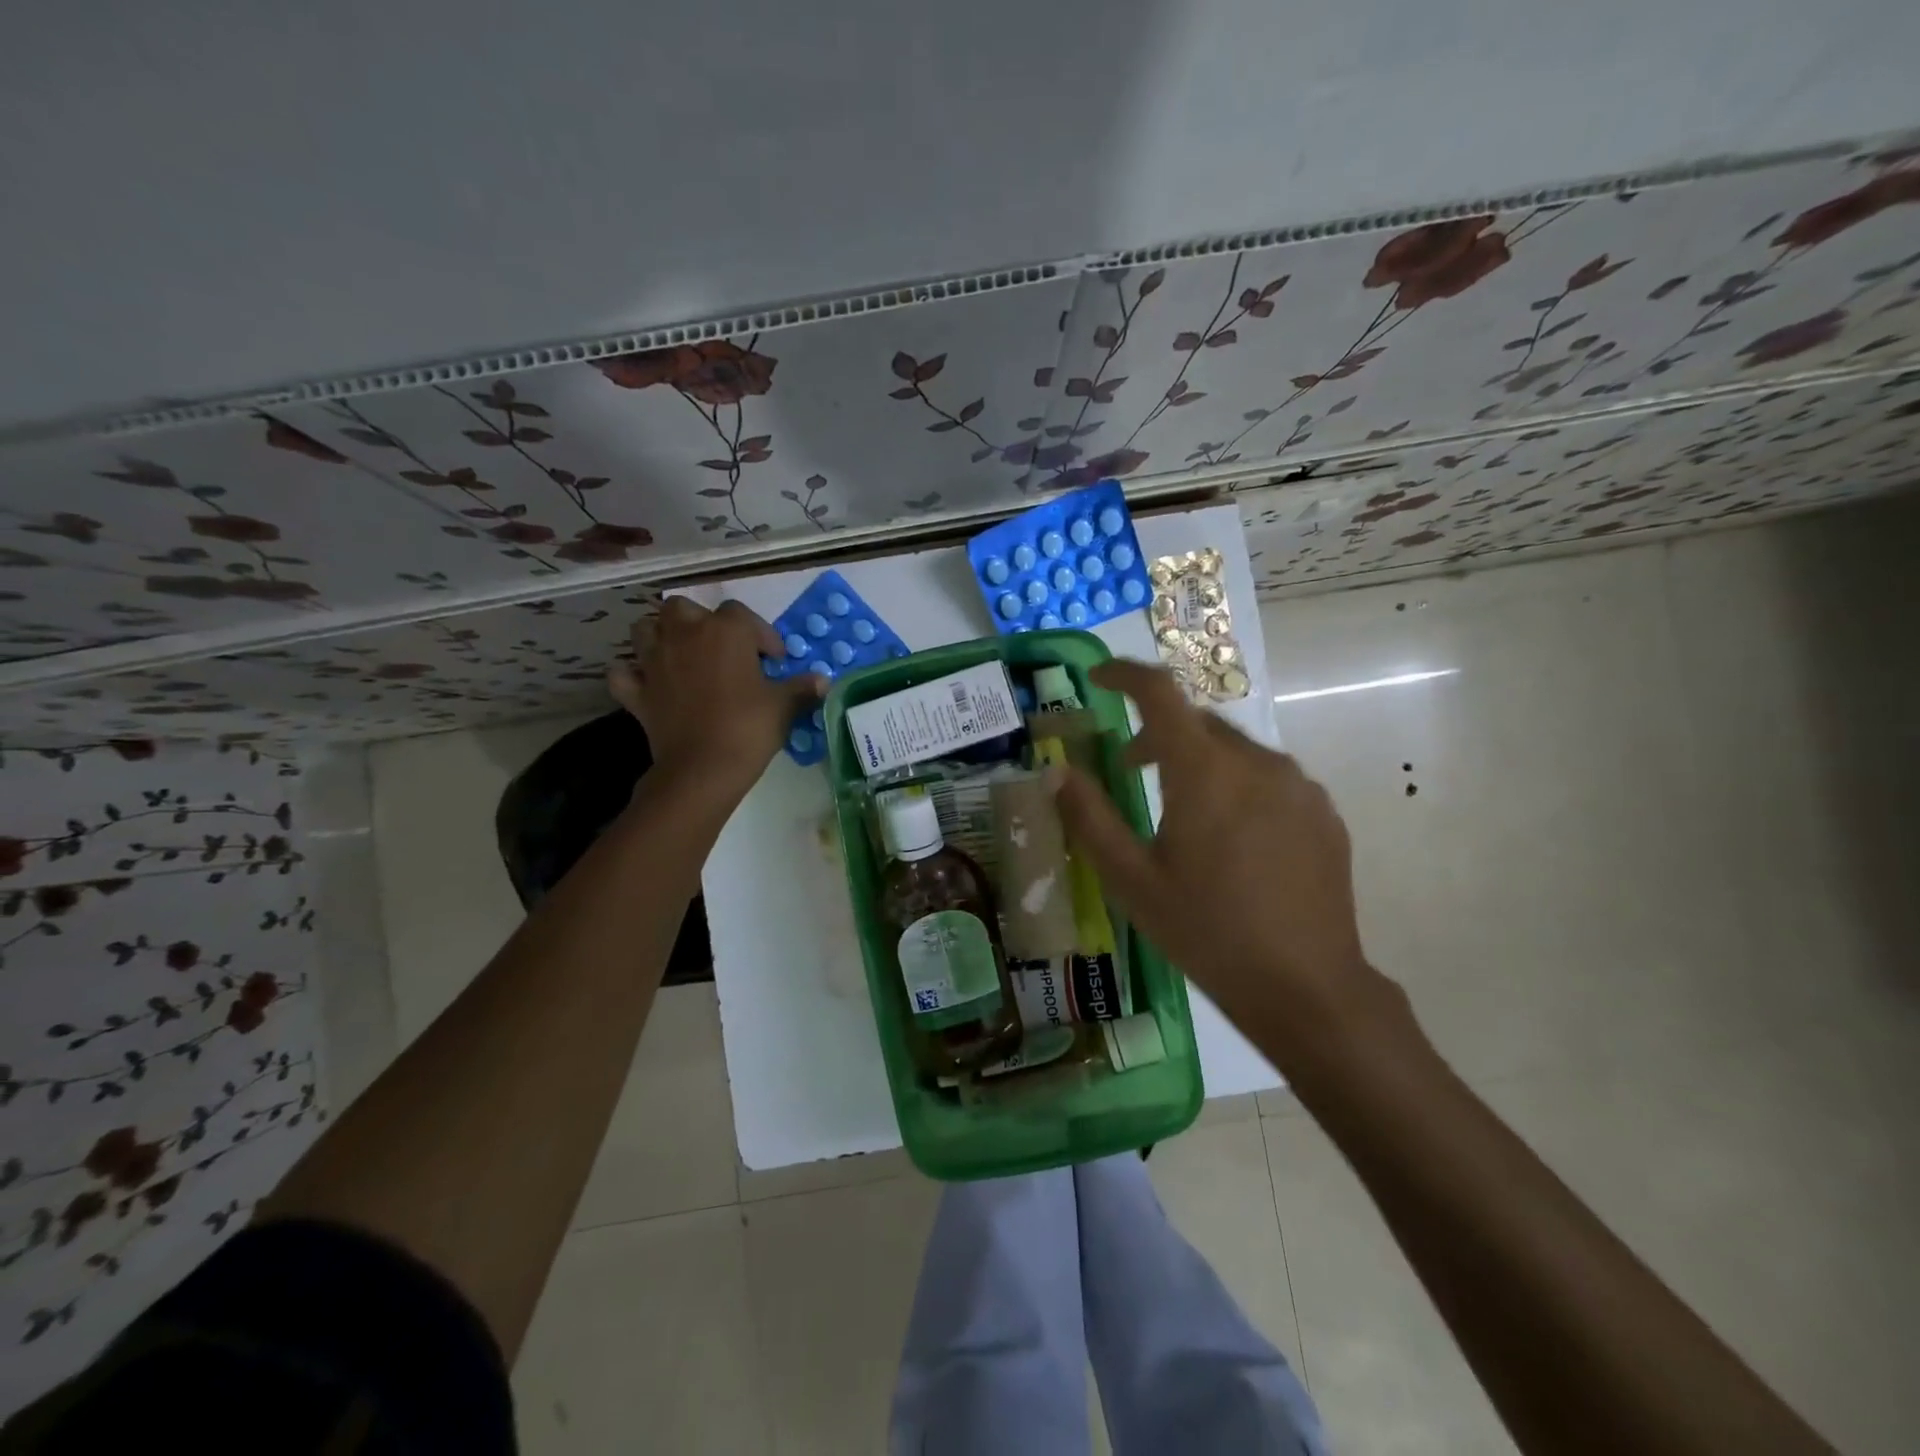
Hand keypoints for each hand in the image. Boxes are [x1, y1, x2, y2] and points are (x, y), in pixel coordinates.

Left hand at [608, 599, 823, 796]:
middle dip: (701, 623)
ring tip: (682, 656)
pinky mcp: (636, 691)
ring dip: (661, 636)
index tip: (773, 661)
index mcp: (725, 631)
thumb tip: (824, 681)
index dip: (760, 635)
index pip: (742, 615)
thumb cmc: (748, 728)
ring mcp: (653, 661)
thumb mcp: (784, 706)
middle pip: (684, 609)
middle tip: (722, 650)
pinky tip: (647, 683)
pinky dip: (632, 674)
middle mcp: (684, 635)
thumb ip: (802, 688)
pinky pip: (623, 672)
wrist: (702, 768)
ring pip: (645, 629)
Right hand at [1051, 659, 1405, 1061]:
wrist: (1306, 988)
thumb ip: (1090, 816)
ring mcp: (1299, 785)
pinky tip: (1233, 838)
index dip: (1124, 675)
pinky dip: (1238, 785)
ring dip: (1199, 760)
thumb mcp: (1132, 879)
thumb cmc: (1206, 931)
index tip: (1097, 679)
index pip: (1160, 693)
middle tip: (1129, 768)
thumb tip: (1057, 770)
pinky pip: (1270, 778)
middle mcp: (1257, 761)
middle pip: (1197, 722)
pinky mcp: (1323, 812)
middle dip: (1157, 732)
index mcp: (1204, 771)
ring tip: (1182, 810)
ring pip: (1235, 749)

> [DIRECTIONS FOR THIS TASK] All of the entries above must be reproduced exactly, and no image may be included.

> [RESPONSE AREA]
Hand keypoints for each hand in the image. Boxes are [x1, y1, x2, y2] and points are (x, y), in pixel coordinates.

Left hand at [608, 599, 823, 796]:
middle dip: (701, 623)
ring tip: (682, 656)
pinky mcp: (636, 691)
ring dip: (661, 636)
index tip: (773, 661)
index mcp: (725, 631)
thumb tip: (824, 681)
index dip: (760, 635)
index pip: (742, 615)
thumb cmc: (748, 728)
ring mcp: (653, 661)
thumb mcp: (784, 706)
middle pip: (684, 609)
middle tip: (722, 650)
pinky tip: (647, 683)
pinky dip: (632, 674)
middle mcp: (684, 635)
thumb ip: (802, 688)
pinky pip: (623, 672)
wrist: (702, 768)
ring pip: (645, 629)
Right hand at [1051, 659, 1405, 1061]:
wrist: (1306, 988)
thumb ip: (1090, 816)
ring mcp: (1299, 785)
pinky tip: (1233, 838)
index dip: (1124, 675)
pinky dip: (1238, 785)
ring dip: (1199, 760)
thumb mcp: (1132, 879)
thumb cmc: (1206, 931)
index tip: (1097, 679)
index pip: (1160, 693)
middle tip: (1129, 768)
thumb tip: (1057, 770)
pinky pip: (1270, 778)
middle mcp: (1257, 761)
middle pip: (1197, 722)
pinky mcp: (1323, 812)
middle dip: (1157, 732)
index mcp: (1204, 771)
ring tip: (1182, 810)
ring pip: (1235, 749)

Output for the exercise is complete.